Ikan-ikan tersebut berwarna gelap, berbadan ramping dan panjang.
Orang-orang
di sana hanya tahu ikan-ikan tersebut sakti dan sudah ada sejak zaman
dulu. Penduduk sekitar memiliki legenda bahwa nenek moyang ikan di sana
berasal dari seorang anak perempuan.
Setidaknya
ada dua versi cerita legenda tentang ikan Sungai Janiah. Versi pertama
di kutip dari buku sederhana karangan Ketua Seksi Pariwisata C. Panggulu
Basa yang banyak dijual di kedai-kedai kecil di objek wisata Sungai
Janiah.

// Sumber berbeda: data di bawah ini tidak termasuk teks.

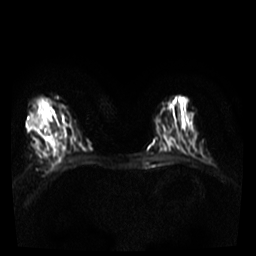
Breast MRI, one axial slice. Diffusion-weighted series; image 2 of 4 stored at this slice position (different b-values; order by instance number). 3 T. 5 mm slice thickness. 256 × 256 image matrix, field of view 300 × 300 mm. Female patient.
Annotated regions visible in this slice (expert manual segmentation):
- tumour on diffusion-weighted imaging: box from (x=34, y=116) to (x=55, y=147) px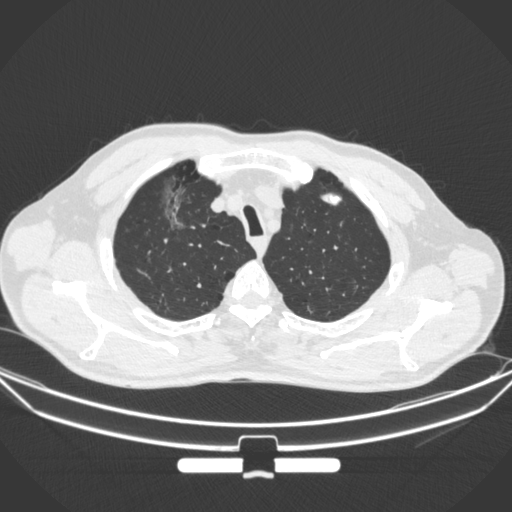
Chest CT, one axial slice; slice 291 of 355 in the series (ordered by position); 120 kVp; lung window (W 1500 / L -600 HU); 1 mm slice thickness; 512 × 512 image matrix, field of view 399 × 399 mm. Male patient, age 67 years. From the clinical record (not read from this slice): clinical TNM (as recorded): T1c N0 M0.
Annotated regions visible in this slice (bounding box drawn by a radiologist):
- lung tumour (recorded histology: adenocarcinoma): bounding box (x1, y1, x2, y2) in pixels: (157, 177, 199, 237)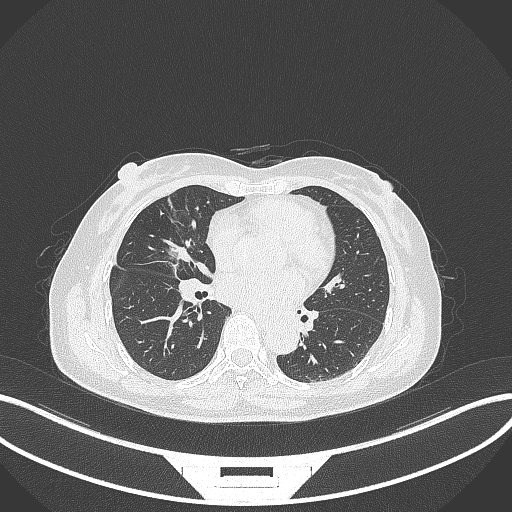
Chest CT, one axial slice. Slice 140 of 284 in the series (ordered by position). Reconstruction kernel B70f. Lung window (W 1500 / L -600 HU). 1 mm slice thickness. 512 × 512 image matrix, field of view 400 × 400 mm. Female patient, age 51 years. From the clinical record (not read from this slice): clinical TNM (as recorded): T1c N0 M0.
Annotated regions visible in this slice (bounding box drawn by a radiologist):
- lung tumour (recorded histology: adenocarcinoma): bounding box <159,232,192,272> (left, top, right, bottom; pixels)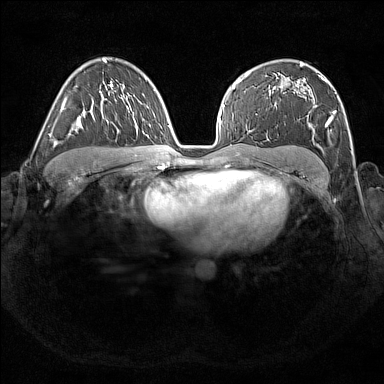
Breast MRI (dynamic contrast-enhanced), one axial slice; dynamic contrast-enhanced series, time point 2 of 7 at this slice position (early post-contrast); 1.5 T; TE 1.8 ms, TR 5 ms; 384 × 384 image matrix. Female patient.
Outlined on this slice (semi-automatically segmented with operator editing):
- enhancing-tissue mask used for the functional tumour volume (all voxels passing the contrast-enhancement thresholds inside the analysis volume; usually the tumour): bounding box <304,72,337,134> (left, top, right, bottom; pixels)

Versi kedua menurut tokoh Sungai Janiah, Muchtar Tuanku Sampono.
Versi Buku C. Panggulu Basa
Asal mula ikan yang ada di Sungai Janiah dari penjelmaan anak manusia
dan anak jin yang telah dikutuk oleh Tuhan, karena kedua makhluk yang
berlainan alam ini telah melanggar janji yang telah mereka sepakati.
Alkisah,
penduduk Nagari Tabek Panjang di Kecamatan Baso ini berasal dari puncak
gunung Merapi. Karena persediaan air di Gunung Merapi semakin terbatas,
maka timbullah ide mencari hunian baru di bawah Gunung Merapi. Maka
diutuslah Sutan Basa untuk mencarai lokasi baru itu, Sutan Basa
menemukan kawasan yang memiliki Sungai dan air mancur yang sangat
jernih. Tapi daerah itu telah ditempati oleh bangsa jin, maka Sutan Basa
menyampaikan keinginannya kepada jin tinggal dikawasan itu bersama
kelompoknya.
Maka
diadakanlah kesepakatan antar kepala suku masing-masing, bahwa boleh
tinggal di daerah itu, asalkan kalau anak kemenakan dari Datuak Rajo
Nando mamak dari Sutan Basa menebang pohon agar membuang serpihan dan
sisa kayu ke arah rebahnya pohon. Kalau kesepakatan ini dilanggar, maka
keturunan dari keduanya akan memakan kerak-kerak lumut, tempatnya tidak
diudara tidak juga di daratan.
Setelah
sepakat tinggallah kaum tersebut di Sungai Janiah. Suatu waktu ada
keinginan untuk membangun gedung pertemuan atau balairung untuk tempat
berkumpul. Maka ditugasilah oleh Sutan Basa sekelompok irang untuk
mencari kayu sebagai tonggak tuo. Maka pergilah mereka ke hutan. Karena
begitu senang bercampur lelah, mereka langsung menebang pohon yang
mereka nilai cocok, tapi mereka lupa akan janji yang telah disepakati
oleh kepala suku. Karena tidak mengindahkan janji tersebut maka hasil
tebangan pohon tersebut mengenai anak- anak jin. Kejadian ini membuat
marah keluarga jin, mereka menurunkan batu-batu dari Bukit Batanjua yang
ada di sekitar sungai tersebut, yang menyebabkan gempa.
Keadaan
ini menyebabkan hubungan tidak harmonis antara keduanya. Suatu waktu
Datuak Rajo Nando dan istrinya pergi membersihkan ladang tebu mereka
dengan meninggalkan anak perempuan mereka berusia 8 bulan. Setelah
pulang dari ladang, tidak ditemui anak tersebut. Maka seluruh orang
kampung diperintah mencari anak hilang tersebut, sampai larut malam
seluruh usaha seakan sia-sia.
Malam
hari istri Datuak Rajo Nando bermimpi agar memanggil anaknya di Sungai
Janiah dengan cara membawa beras dan padi dan memanggil anaknya seperti
memanggil ayam. Esok siang dilakukanlah seperti di mimpinya. Setelah
dipanggil datanglah dua ekor ikan yang satu tampak jelas dan yang satu
lagi tampak samar. Maka ikan yang tampak jelas itu adalah anak Datuak
Rajo Nando dan satunya lagi adalah anak jin. Hal ini terjadi karena
keduanya melanggar janji, sehingga termakan sumpah.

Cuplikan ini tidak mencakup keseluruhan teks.